What I didn’t know then was that it beat anything you can get in a bottle or a can today. We’d squeezed it ourselves, from apples we’d grown, and it had aged either on the back porch or out in the pump house, which was always pretty cool anyway.
It was a family meal, at the dinner table, and it was special.
When the last of the hot pizza was gone, washed down by the last of that bottle of ice cold cider, I leaned back, trying to decide which felt better… the savory pizza still warm in my belly, or the last bits of sweet coolness from the cider fading in my mouth.
And it got me thinking – standing there in the grocery store, with a rather expensive bottle of apple cider in my left hand, something just clicked.
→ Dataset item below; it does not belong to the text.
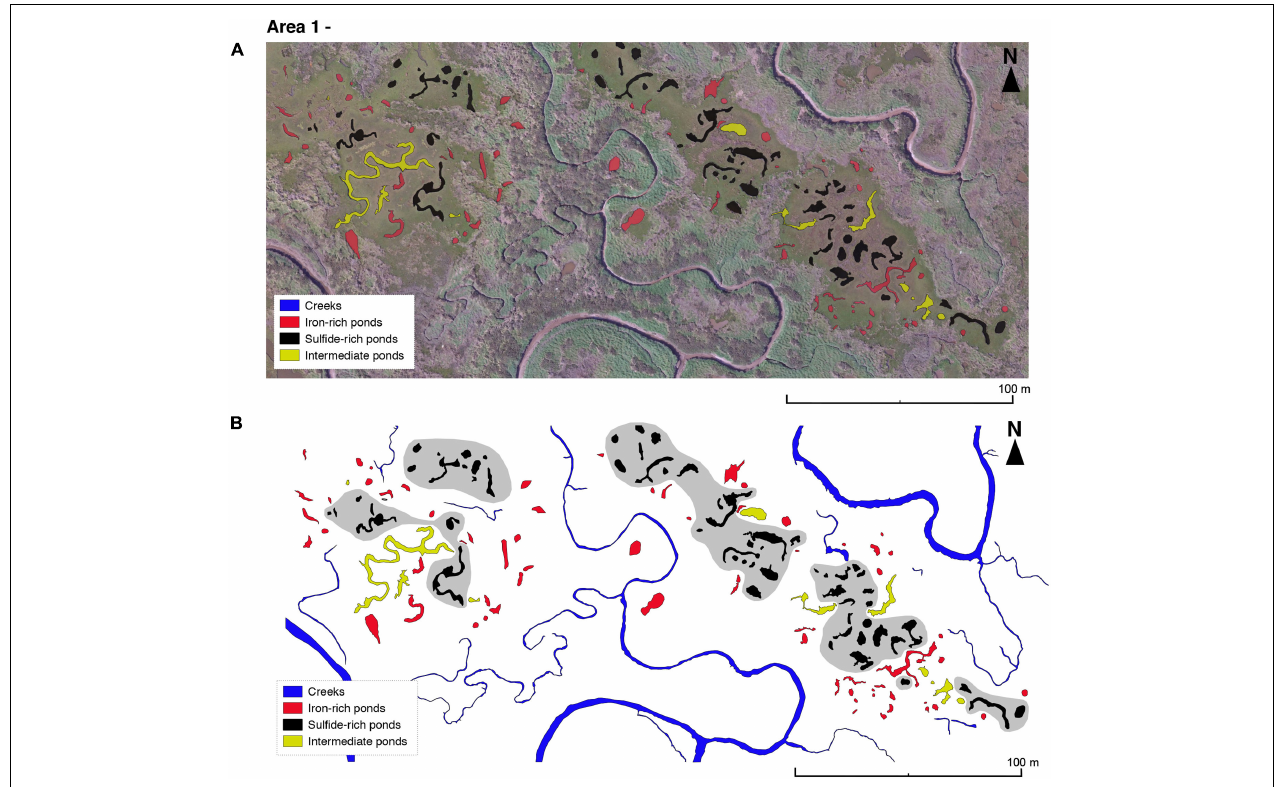
FIGURE 7 | (A) Drone imagery taken on 03/05/18 of two aggregates in Blakeney salt marsh area 1 (see Figure 1C ) overlain by geochemical classification observed over the period from May and July 2018. We changed the classification of only two ponds between May and July 2018—both were changed from sulfide-rich to intermediate. (B) Geochemical classification of ponds sediments. Hypothetical, hand-drawn zones of sulfide-rich pond clustering shown in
Growing up, we often forgot how poor we were financially, because we were so rich everywhere else.
Happy Thanksgiving, folks…
6 comments
Comments feed for this article
November 26, 2014 at 9:57 pm
Mary Hinely
Wonderful post Tom. Appreciating what you have at any given moment can be overlooked so easily. Some perfectly fermented apple cider sounds really good right now. Happy holidays to you and your family!
LikeLike
November 26, 2014 at 10:28 pm
tomroush
Thank you Mary! It’s one of the things that I’ve come to slowly realize over the years – that nothing is permanent – and the smallest things can have the biggest meaning…
Take care – and have a wonderful, stress-free thanksgiving!
LikeLike
November 27, 2014 at 9:49 am
way0utwest
Happy Thanksgiving, Tom, and hope you enjoy this day, as well as all the memories of times past.
Always a pleasure to see you and glad I did in 2014.
LikeLike
November 27, 2014 at 10:15 am
tomroush
Thank you Steve, very much. I’m glad we were able to see each other and chat a bit. I wish you and yours the same for your Thanksgiving, may it be joyful, peaceful, and full of turkey, stuffing, and pie. 🙂
LikeLike
November 27, 2016 at 2:16 am
Nancy Hazen
Hey Tom – I don’t know if you remember the big ancient apple trees in my parents front yard, but we pressed the most delicious apple cider in bumper crop years (those autumns when my father braced the branches up with 2x4s to prevent the weight of the harvest from breaking them). We froze gallons of cider and chipped away at the frozen sweetness to have the most incredible slushies, and we also just drank it. I’ll never forget being in the garage with my Mom one summer day when we found a dusty old glass jug on a shelf in the back of the carport. My Mom took one taste and said, “Apple Jack!” then handed me the jug for a taste. Pretty sure I was in 9th or 10th grade. All I can say is, “Wowza!”
LikeLike
November 27, 2016 at 3:07 am
tomroush
Can’t say I remember your folk’s place. But yeah. But yeah, you’ve pretty much got it nailed. :-). Fun memories.